In 2013, BART began design of a prototype glass canopy for the station entrance on the northeast corner of 20th Street and Broadway. The canopy would protect the escalator from weather damage, improve lighting, and allow the escalator to be fully closed off when the station is not open. The BART board voted to construct the canopy in January 2014; it was completed in March 2015 and includes real-time train arrival information screens at street level. The canopy reduced escalator downtime by one-third, prompting the installation of similar canopies at downtown San Francisco stations beginning in 2017.

Construction of the Oakland–San Leandro East Bay Bus Rapid Transit line (later branded Tempo) began in August 2016. Original plans had called for the line to use surface stops on 20th Street at the Uptown Transit Center. However, with the Berkeley leg on Telegraph Avenue cancelled, the stops were instead built on Broadway. Tempo route 1T service began on August 9, 2020.

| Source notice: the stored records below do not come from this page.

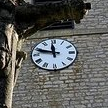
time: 11:47
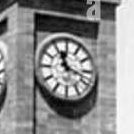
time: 11:17
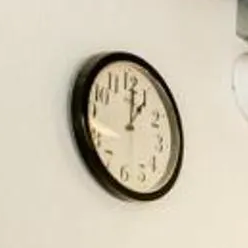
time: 1:01
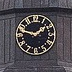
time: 1:47
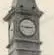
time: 2:46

A bike station in a storefront at 19th Street opened in February 2015. By 2017, the station filled on most weekday mornings; construction of a larger station on BART-owned land at 21st Street was recommended. By August 2020, BART had obtained $1.17 million of the estimated $8–9 million cost of the 400-space bike station.

A 2014 study produced a conceptual design for modernization of the station. A $32.7 million contract for a renovation project was awarded in July 2019. The three separate paid areas were consolidated, a new platform elevator added to the north end of the station, and the 2001-closed public restrooms rebuilt and reopened. The consolidation placed the elevator to the platforms inside paid area. Several pieces of public art were added as part of the renovation.

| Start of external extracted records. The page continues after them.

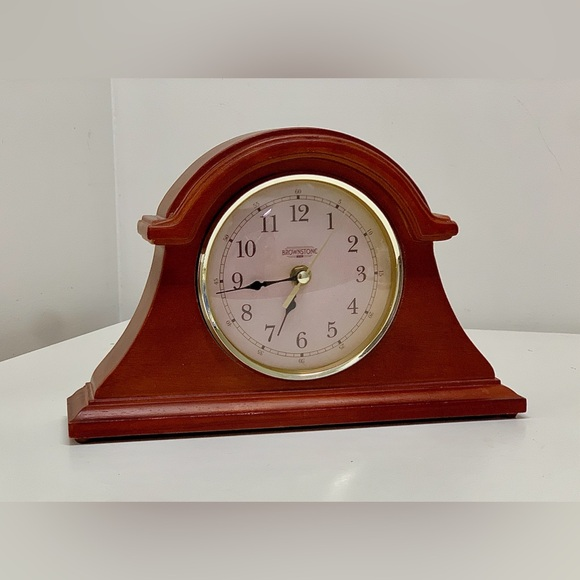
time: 6:43
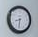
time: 8:31
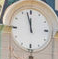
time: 11:57
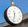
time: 11:32
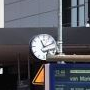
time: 11:11
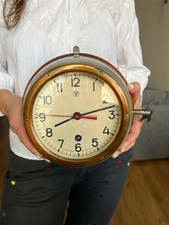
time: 8:12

Construction began on January 25, 2020. Several entrances were closed from April 13, 2020, to June 12, 2021, due to low ridership during the COVID-19 pandemic. The entrance at the northwest corner of 20th Street and Broadway closed on June 15, 2021, for about six months as part of construction work. The Telegraph Avenue entrance was closed prior to this. The remodeled restrooms opened on February 25, 2022. A ribbon-cutting ceremony for the completed project was held on January 21, 2023.